* **CONSIGNA DEL EJERCICIO**
Continúa el artículo sobre el auge de la derecha y los riesgos para la democracia liberal a partir de su última oración.

Los daños al sistema político: una democracia atada con alambre

Vox en Barcelona
Un fantasma recorre el mundo: la derecha sube el tono y descree de la democracia liberal, como hasta ahora se la conoce. Los discursos destemplados, el ataque a derechos esenciales y a minorías se transforman en la norma. ¿Está en riesgo la convivencia que supimos conseguir?

Por Fernando Casasco

Desde la década del 80 del siglo pasado asistimos al fin de las dictaduras militares en Latinoamérica, el desmoronamiento de los regímenes comunistas europeos. Más cerca en el tiempo la denominada primavera árabe. Parecía que el mundo iba hacia una era de democracias liberales cada vez más abiertas, a partir de la expansión de la globalización, que prometía libertades económicas, a las que se sumaban – casi como un mal necesario para el gran capital – las libertades civiles y políticas.

* **EXTRACTOS DE REGISTROS**
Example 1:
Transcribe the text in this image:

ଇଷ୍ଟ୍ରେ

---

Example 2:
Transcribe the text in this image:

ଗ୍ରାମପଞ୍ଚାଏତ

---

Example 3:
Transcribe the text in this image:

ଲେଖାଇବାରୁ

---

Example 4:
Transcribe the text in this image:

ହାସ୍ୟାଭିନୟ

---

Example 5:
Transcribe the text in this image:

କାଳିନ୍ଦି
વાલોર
* * *
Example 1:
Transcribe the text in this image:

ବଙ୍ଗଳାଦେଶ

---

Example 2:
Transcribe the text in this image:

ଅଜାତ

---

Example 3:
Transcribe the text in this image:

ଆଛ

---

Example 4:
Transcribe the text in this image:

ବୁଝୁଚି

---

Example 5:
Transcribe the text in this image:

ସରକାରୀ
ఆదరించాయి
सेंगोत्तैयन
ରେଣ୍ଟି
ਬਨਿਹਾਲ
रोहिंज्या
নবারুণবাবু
---
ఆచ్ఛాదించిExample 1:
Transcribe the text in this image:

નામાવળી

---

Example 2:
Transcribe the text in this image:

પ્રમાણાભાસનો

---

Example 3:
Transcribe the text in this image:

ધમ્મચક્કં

* **RESPUESTA**
Hoy, tres o cuatro décadas después de iniciado ese proceso, la democracia liberal, tal como occidente la promovió y la intentó esparcir por el mundo, está acechada. Lo curioso es que los que con más fervor se sumaron a aquella ola globalista y modernizadora son muchas veces los primeros en poner en cuestión algunos de los avances que esa democratización suponía. Tal como ocurrió en la entreguerra europea del siglo XX, el temor a perder lo conseguido parece ser más fuerte y abre profundas diferencias al interior de las sociedades.

Pasó con el auge de Donald Trump en Estados Unidos con su prédica discriminatoria hacia los afroamericanos, los migrantes latinoamericanos y a favor de armar a la población civil. En Europa avanzan las posturas de las extremas derechas, contrarias a la inmigración, a los derechos de las mujeres y de las minorías, etc. Ya gobiernan en Hungría, Polonia, acaban de vencer en las elecciones italianas y cobran cada vez mayor relevancia en otros países poderosos como Francia y España. Por si fuera poco, una guerra entre países europeos conduce al continente entero a una crisis que lo enfrenta con los fantasmas del pasado.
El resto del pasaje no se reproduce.